Manna Dey’s haunting melodies

By Partha Chatterjee

Manna Dey, the 2007 Dada Saheb Phalke Award winner, has enthralled discerning listeners since the 1950s.
G.P. SAMPATH KUMAR

Manna Dey performing in Bangalore on May 10.

THE Dada Saheb Phalke Award for 2007 has gone to Manna Dey, one of the finest singers to have sung for Hindi and Bengali and other regional language films. The honour, in the opinion of many, has come to him rather late in the day. It cannot be truly exhilarating to be recognised for one’s contribution to the art of playback singing at the age of 90, especially if the last memorable song one sung was well over 30 years ago.

Manna Dey shot into fame in the early 1950s with his rendering of “Chaley Radhey Rani”, a kirtan-based song for Bimal Roy’s moving cinematic rendering of Sarat Chandra Chatterjee’s Bengali novel Parinita. His sound training in Hindustani music was amply evident here as was his feeling for an emotive form like the kirtan, which he inherited from his uncle, the legendary Krishna Chandra Dey.

After this song, Manna Dey was recognised as a singer with immense potential. Doors opened for him in the Hindi film industry of Bombay, as Mumbai was known in those days. The legendary actor-director Raj Kapoor invited him to sing for Shree 420, the former’s take on socialism; and sing he did. Manna Dey, along with Lata Mangeshkar, sang “Pyaar hua iqrar hua”, written by the poet of the people, Shailendra, and tuned by the music composer duo Shankar-Jaikishan. Recorded 55 years ago, this romantic duet continues to be aired on the radio to this day. It is amongst the finest in the annals of Hindi film songs.

In his autobiography Memories Come Alive, Manna Dey remembers the composer duo thus: “The most interesting feature of Shankar and Jaikishan’s melodies was their sheer novelty and, in that respect, they remain unrivalled.” He felt particularly indebted to Shankar, who, he felt, brought out the best in him. He does not feel the same way though about another stalwart, Sachin Dev Burman, who, when he engaged Manna Dey to render “Upar gagan vishal” for Nitin Bose’s Mashaal, actually wanted him to resurrect K.C. Dey’s style. Of course, it is one of Manna Babu’s finest songs and is terribly difficult to sing. But S.D. Burman never asked him to sing regularly for him even after the singer proved his mettle a hundred times over with other noteworthy composers.

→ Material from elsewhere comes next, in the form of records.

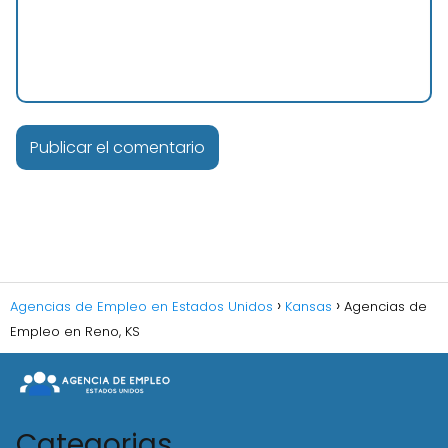
Agencias de Empleo en Estados Unidos
Kansas
Agencias de
Empleo en Reno, KS
Categorias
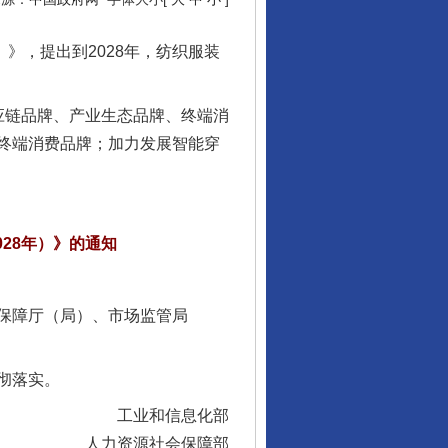
》，提出到2028年，纺织服装
链品牌、产业生态品牌、终端消
终端消费品牌；加力发展智能穿
28年）》的通知
保障厅（局）、市场监管局
行业协会接连发公告
彻落实。
工业和信息化部
人力资源社会保障部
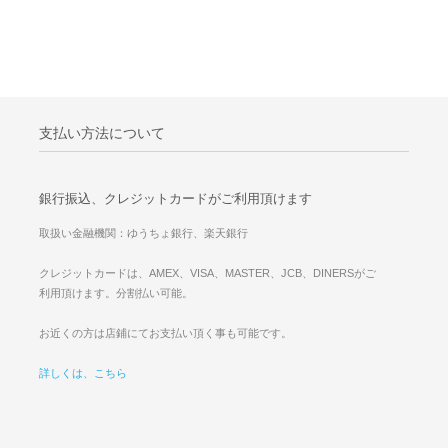
支払い方法について
銀行振込、クレジットカードがご利用頂けます
取扱い金融機関：ゆうちょ銀行、楽天銀行
クレジットカードは、AMEX、VISA、MASTER、JCB、DINERSがご
利用頂けます。分割払い可能。
お近くの方は店鋪にてお支払い頂く事も可能です。
詳しくは、こちら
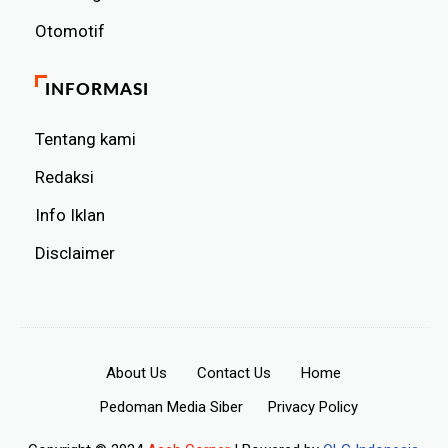
Otomotif
INFORMASI
Tentang kami
Redaksi
Info Iklan
Disclaimer
About Us
Contact Us
Home
Pedoman Media Siber
Privacy Policy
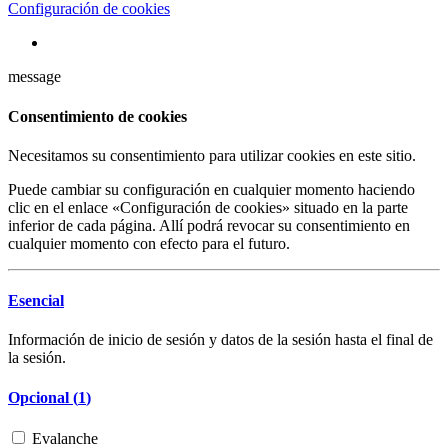
Configuración de cookies
message
Consentimiento de cookies
Necesitamos su consentimiento para utilizar cookies en este sitio.
Puede cambiar su configuración en cualquier momento haciendo
clic en el enlace «Configuración de cookies» situado en la parte
inferior de cada página. Allí podrá revocar su consentimiento en
cualquier momento con efecto para el futuro.
Esencial
Información de inicio de sesión y datos de la sesión hasta el final de
la sesión.
Opcional (
1
)
Evalanche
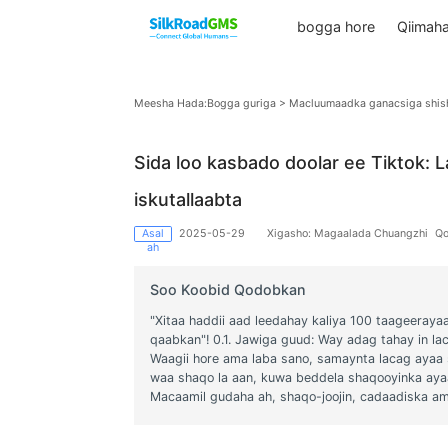
bogga hore
Meesha Hada:
Bogga guriga
>
Macluumaadka ganacs
Sida loo kasbado doolar ee Ti
iskutallaabta
Asal
2025-05-29
Xigasho: Magaalada Chua
ah
Soo Koobid Qodobkan
"Xitaa haddii aad leedahay kaliya 100 taa
qaabkan"! 0.1. Jawiga guud: Way adag taha
Waagii hore ama laba sano, samaynta lac
waa shaqo la aan, kuwa beddela shaqooyi
Macaamil gudaha ah, shaqo-joojin, cadaa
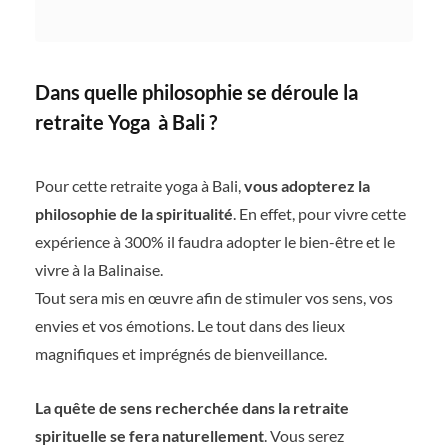
Dans quelle philosophie se déroule la
retraite Yoga à Bali ?
Pour cette retraite yoga à Bali,
vous adopterez la
philosophie de la spiritualité
. En effet, pour vivre cette
expérience à 300% il faudra adopter le bien-être et le
vivre à la Balinaise.
Tout sera mis en œuvre afin de stimuler vos sens, vos
envies et vos émotions. Le tout dans des lieux
magnifiques et imprégnés de bienveillance.
La quête de sens recherchée dans la retraite
spirituelle se fera naturellement
. Vous serez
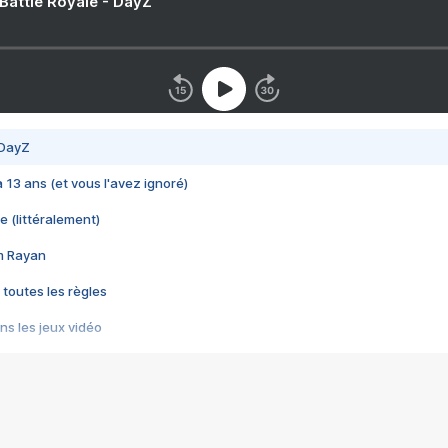
 Battle Royale - DayZ
 DayZ
 a 13 ans (et vous l'avez ignoré)
e (littéralement)
im Rayan
 toutes les règles
s les jeux vidéo
us choquant de Rockstar ? - Le scandale BULLY
e plus moche de Steam
du RÊVE tourne au CAUCHEMAR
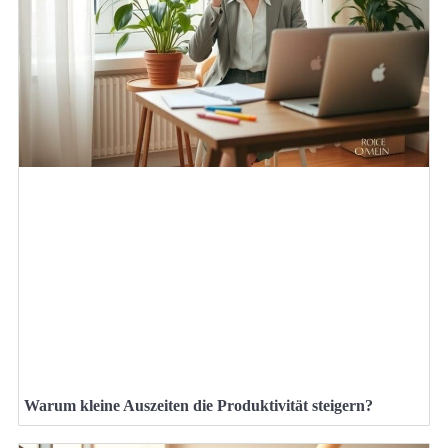
Warum kleine Auszeiten die Produktivität steigern?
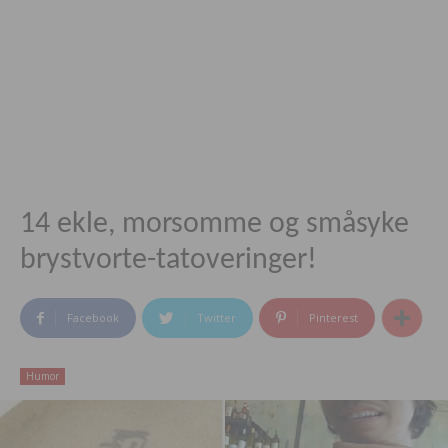
14 ekle, morsomme og småsyke
brystvorte-tatoveringer!
Facebook
Twitter
Pinterest
Humor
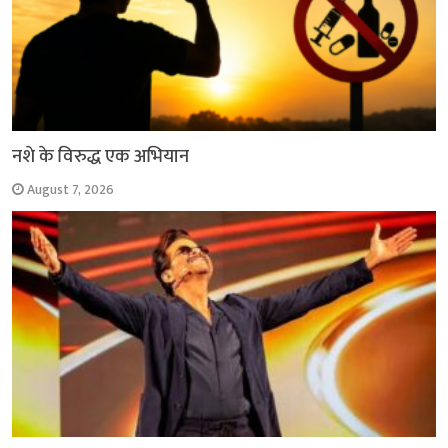
नशे के विरुद्ध एक अभियान
August 7, 2026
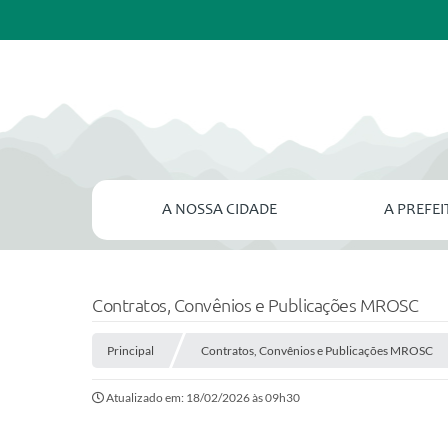
A NOSSA CIDADE
A PREFE
Contratos, Convênios e Publicações MROSC
Principal
Contratos, Convênios e Publicações MROSC
Atualizado em: 18/02/2026 às 09h30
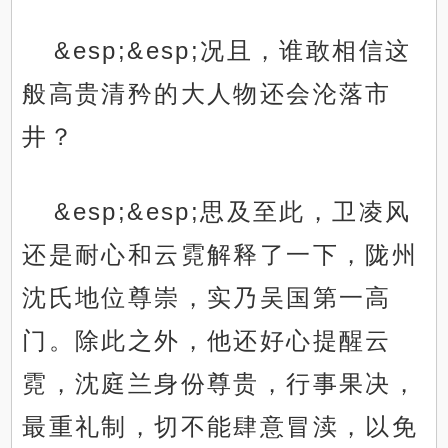
&esp;&esp;况且，谁敢相信这
般高贵清矜的大人物还会沦落市
井？
&esp;&esp;思及至此，卫凌风
还是耐心和云霓解释了一下，陇州
沈氏地位尊崇，实乃吴国第一高
门。除此之外，他还好心提醒云
霓，沈庭兰身份尊贵，行事果决，
最重礼制，切不能肆意冒渎，以免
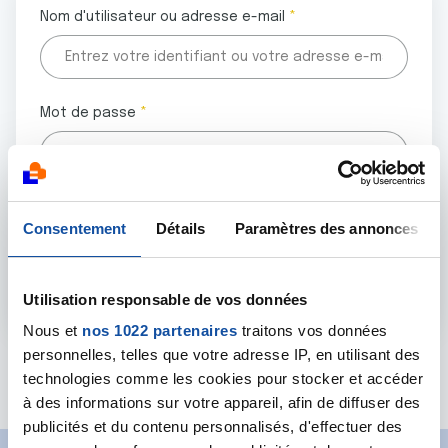
Nom d'utilisateur ou adresse e-mail
Mot de passe
Tous les champs marqués d'un astérisque (
*
) sont
Consentement
Détails
Paramètres des annonces
obligatoires.
Utilisation responsable de vos données
Nous et
nos 1022 partenaires
traitons vos données
personnelles, telles que votre adresse IP, en utilisant des
Mot de passe oublié ?
technologies comme les cookies pour stocker et accéder
à des informations sur votre appareil, afin de diffuser des
publicités et du contenu personnalisés, d'effectuer des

The Hindi film industry has always lacked imagination and has therefore toed the line of least resistance and closed the possibility for innovation. Just because Manna Babu was classically trained and could sing raga-based compositions really well, he was considered “unsuitable” for singing playback on a regular basis for the leading actors of his time, such as Dev Anand, Dilip Kumar and Raj Kapoor. This problem, however, did not affect Mohammed Rafi, also classically trained, who was asked to sing very often for Dev Anand, Dilip Kumar, Bharat Bhushan, Guru Dutt, Rajendra Kumar and Shammi Kapoor, not to forget Dharmendra and Jeetendra. Why Manna Babu was not given similar opportunities remains inexplicable.